Two days later, the Clinique lorry arrived, laden with goodies - lipsticks, an all-weather face cream and not just one, but two foundations. Shortly after that the YSL lorry drew up outside with (what seemed like) most of their new autumn range for me to try.
It was like being in love, I was dizzy, giddy, giggly and my free cosmetics were all I could think about. I arrayed them in a little basket by my bed, so they were the first things I saw when I woke up. Even when I could no longer persuade Himself to play Lancôme Lady (or Clinique Lady or YSL Lady), I played by myself. Sometimes I arranged my products by brand name and other times by body parts (all lip products in one little heap, all skincare in another, etc.).
Every Thursday Himself and myself go to my parents' house for our dinner, so this particular Thursday I gathered together all my free stuff, brought it with me and spilt it across their kitchen table to be admired. But instead of being dazzled, my mother was anxious: there had to be a catch. Then Dad came in, found the price lists and began to add up the value of all I'd been sent. (Once an accountant, always an accountant.) When he had everything totted up - it came to over three hundred euro — he could scarcely believe his own sums. 'That,' he declared, 'is shagging well ridiculous.'
The magazine was fortnightly and, with a racing imagination, I began to plan my columns. First weeks, then months ahead. I had a big, big vision for autumn through winter, with the columns as follows: new lip colours, new eye colours, protective winter face care, winter hands, then as we came nearer to Christmas, a how-to-look-like-you-don't-have-a-hangover column, a party make-up special, a gift-buying guide and, finally, an end-of-year thirty best products ever! Moving into January, of course, we'd start off with a detox special, then start focusing on nice stuff for Valentine's Day, then the new spring colours would be out . . . All this I'd already planned in September.

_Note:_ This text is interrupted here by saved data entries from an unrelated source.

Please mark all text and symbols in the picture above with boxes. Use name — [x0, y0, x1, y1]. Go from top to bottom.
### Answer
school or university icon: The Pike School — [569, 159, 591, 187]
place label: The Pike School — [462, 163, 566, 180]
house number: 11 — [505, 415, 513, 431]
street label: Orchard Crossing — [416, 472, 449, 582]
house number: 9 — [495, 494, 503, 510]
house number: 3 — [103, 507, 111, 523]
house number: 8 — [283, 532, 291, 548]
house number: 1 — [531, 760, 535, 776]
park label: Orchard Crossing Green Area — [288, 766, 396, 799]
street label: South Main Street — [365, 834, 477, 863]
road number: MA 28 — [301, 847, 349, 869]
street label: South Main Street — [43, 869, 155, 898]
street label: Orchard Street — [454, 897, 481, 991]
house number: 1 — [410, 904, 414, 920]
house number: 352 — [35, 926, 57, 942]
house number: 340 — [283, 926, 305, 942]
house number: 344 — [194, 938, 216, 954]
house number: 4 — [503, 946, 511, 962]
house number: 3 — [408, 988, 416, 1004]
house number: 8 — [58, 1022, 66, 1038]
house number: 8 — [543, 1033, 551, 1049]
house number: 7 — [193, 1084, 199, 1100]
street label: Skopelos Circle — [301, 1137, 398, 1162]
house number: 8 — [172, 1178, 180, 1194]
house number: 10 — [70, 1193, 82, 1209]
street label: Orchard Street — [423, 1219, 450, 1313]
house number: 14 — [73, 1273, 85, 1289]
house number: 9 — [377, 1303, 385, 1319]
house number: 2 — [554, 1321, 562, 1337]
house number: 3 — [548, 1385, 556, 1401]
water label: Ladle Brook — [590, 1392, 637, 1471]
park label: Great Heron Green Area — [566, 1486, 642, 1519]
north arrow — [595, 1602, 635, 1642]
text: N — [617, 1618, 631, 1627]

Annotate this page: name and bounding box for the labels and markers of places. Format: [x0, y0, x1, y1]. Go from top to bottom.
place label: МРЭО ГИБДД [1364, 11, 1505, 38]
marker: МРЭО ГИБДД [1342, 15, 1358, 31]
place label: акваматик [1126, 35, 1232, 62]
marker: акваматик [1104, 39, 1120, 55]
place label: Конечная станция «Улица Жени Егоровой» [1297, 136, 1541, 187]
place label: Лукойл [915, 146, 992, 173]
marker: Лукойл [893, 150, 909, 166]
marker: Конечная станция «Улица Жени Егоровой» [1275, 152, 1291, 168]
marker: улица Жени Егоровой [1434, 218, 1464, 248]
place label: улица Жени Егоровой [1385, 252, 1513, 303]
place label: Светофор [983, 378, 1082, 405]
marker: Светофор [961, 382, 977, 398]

Novels piled up unwritten, promotional work was abandoned and friends and family were neglected, as I took up full-time residence in a delicious dreamworld of time-defying eye creams and lash-thickening mascaras. Because I'm a perfectionist (i.e. insane) I didn't want my column to be just any old beauty column, a patchjob of rehashed press releases. I wanted it to be fabulously funny and witty, and there wasn't room in my head for anything else. (Triumphs included describing Clinique's Repairwear as 'It's night cream, Jim, but not as we know it' and Origins' Gloomaway shower gel as 'Prozac in a tube'.) I wrote and rewrote constantly, cutting, adding, honing and polishing. I admit it: I was obsessed.